The Centers for Advanced Orthopaedics based in Maryland, Virginia and Washington DC learned that unauthorized persons accessed the email accounts of several employees. On September 17, 2020, the practice detected suspicious activities in its email system. Investigating third-party cybersecurity specialists confirmed that unauthorized individuals accessed a number of email accounts from October 2019 to September 2020.

An evaluation of the compromised email accounts was carried out to find out the types of information that were breached and it was affirmed on January 25, 2021 that protected health information (PHI) might have been viewed or gotten by cybercriminals.

The email accounts comprised data of patients, workers, and their dependents. Patient records were mostly restricted to names, diagnoses, treatment details and dates of birth. A part of patients furthermore had one or more of these data types included in the email account: driver’s license number, Social Security number, passport number, financial account data, payment card details, or email/username and password.

Staff and dependent details were usually limited to date of births, medical diagnoses, treatment data, Social Security numbers, and driver’s license numbers. A subset included at least one of the following data: passport number, payment card data, financial account details, or email/username and password.

Breach notification letters were delivered to affected people starting March 25, 2021. Complimentary credit monitoring and identity restoration services were provided to impacted persons.

Policies and procedures and security solutions are being evaluated and will be revised to enhance security against these forms of breaches.

Vendor Email Breach Impacts Remedy Medical Group Patients

Administrative Advantage, a vendor offering billing support services to Remedy Medical Group, a pain management specialty practice in California, has found out that an unauthorized individual accessed the email account of an employee. The vendor noticed suspicious activity in the email account in July 2020 and investigated the incident to know the nature and magnitude of the breach. The investigating third-party security specialists established on August 18, 2020 that unauthorized people accessed the email account from June 23, 2020 to July 9, 2020.

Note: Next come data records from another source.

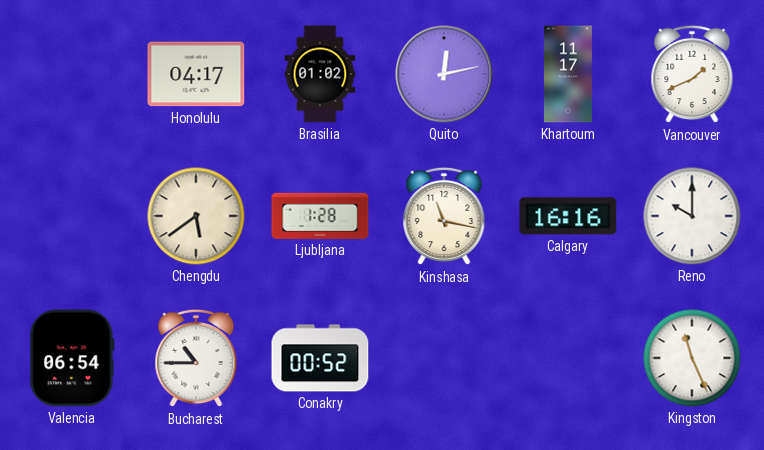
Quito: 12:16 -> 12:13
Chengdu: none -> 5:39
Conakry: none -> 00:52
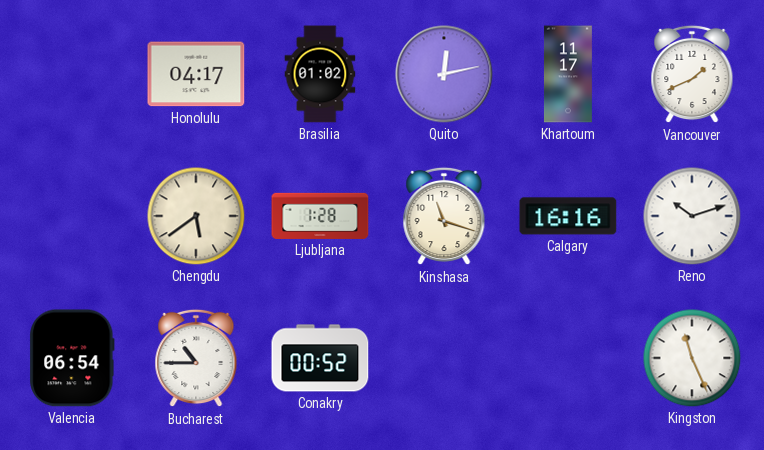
Kinshasa: 11:17 -> 11:18
Reno: 10:00 -> 10:12
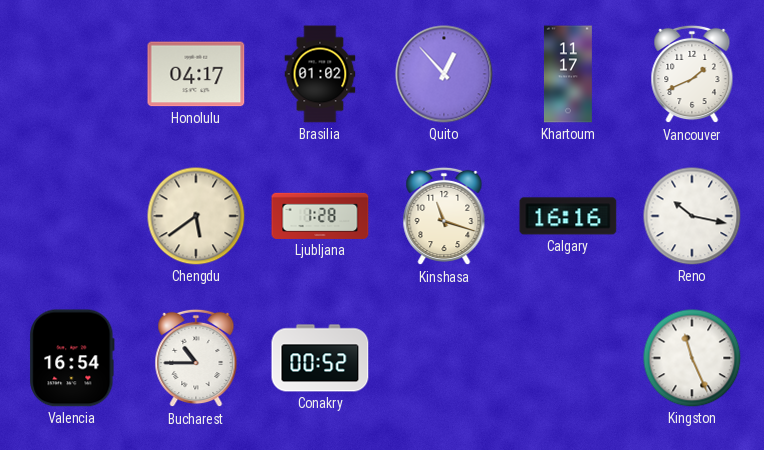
Quito: 12:13 -> 12:53
Reno: 10:12 -> 10:17
Valencia: 06:54 -> 16:54
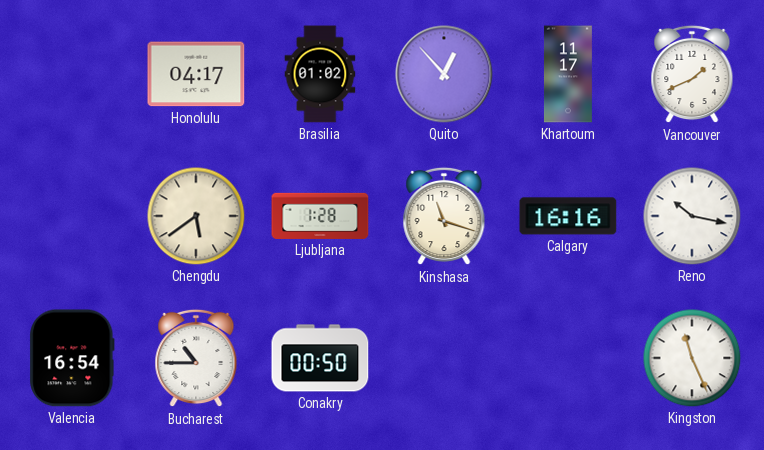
Conakry: 00:52 -> 00:50
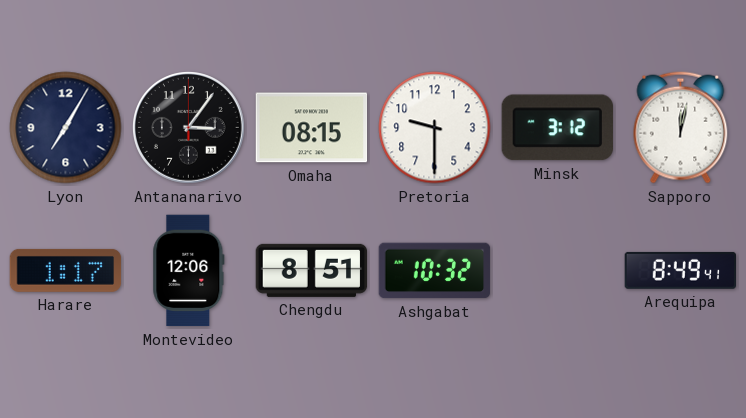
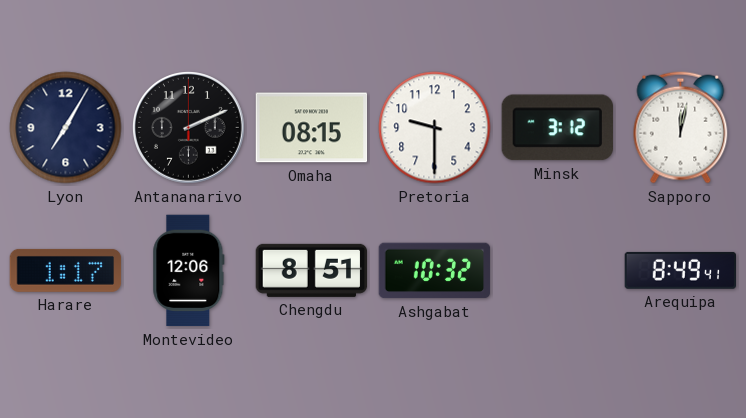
Antananarivo: 3:06 -> 2:11
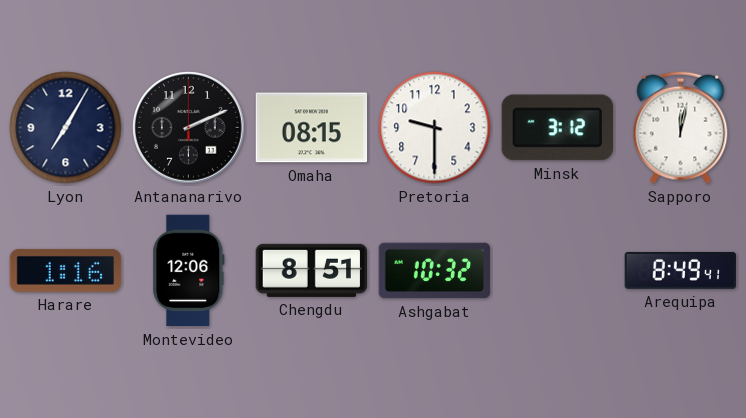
Harare: 1:17 -> 1:16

The email account compromised at the time of the breach contained the PHI of Remedy Medical Group patients, such as names, financial account details, driver’s license and/or state identification numbers, Social Security numbers, credit and/or debit card data, birth dates, electronic signature details, passport numbers, username and password data, Medicare numbers, Medicaid numbers, medical record numbers, treatment locations, diagnoses, health insurance data, and lab test data. The types of data likely compromised varied from one patient to another.

Because of the breach, security steps were assessed and extra training on email security was given to the workforce. People possibly in danger of identity theft were given access to identity theft protection services at zero cost.